TASK DESCRIPTION ->
Among the entries below, extract exactly the lines that run from the one with "left knee: (784, 657)" through the one with "left back paw: (1137, 720)", both ends included.

MATERIAL PROVIDED ->
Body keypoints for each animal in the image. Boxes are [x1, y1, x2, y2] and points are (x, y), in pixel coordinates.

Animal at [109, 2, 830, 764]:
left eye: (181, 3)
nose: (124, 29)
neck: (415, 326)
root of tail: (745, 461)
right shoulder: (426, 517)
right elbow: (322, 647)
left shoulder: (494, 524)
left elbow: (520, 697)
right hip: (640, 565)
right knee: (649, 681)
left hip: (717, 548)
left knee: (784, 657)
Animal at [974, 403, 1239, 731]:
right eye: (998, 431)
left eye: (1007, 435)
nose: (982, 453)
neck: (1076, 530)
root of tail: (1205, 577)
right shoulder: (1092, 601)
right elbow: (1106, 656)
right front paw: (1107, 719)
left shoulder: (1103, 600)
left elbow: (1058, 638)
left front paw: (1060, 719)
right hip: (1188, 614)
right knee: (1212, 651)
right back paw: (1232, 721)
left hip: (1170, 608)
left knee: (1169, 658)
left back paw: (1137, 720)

* * *

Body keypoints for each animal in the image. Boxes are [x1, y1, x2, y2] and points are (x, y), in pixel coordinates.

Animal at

OUTPUT ->
left knee: (784, 657)
Animal at [974, 403, 1239, 731]:
right eye: (998, 431)
left eye: (1007, 435)
nose: (982, 453)
neck: (1076, 530)
root of tail: (1205, 577)
right shoulder: (1092, 601)
right elbow: (1106, 656)
right front paw: (1107, 719)
left shoulder: (1103, 600)
left elbow: (1058, 638)
left front paw: (1060, 719)
right hip: (1188, 614)
right knee: (1212, 651)
right back paw: (1232, 721)
left hip: (1170, 608)
left knee: (1169, 658)
left back paw: (1137, 720)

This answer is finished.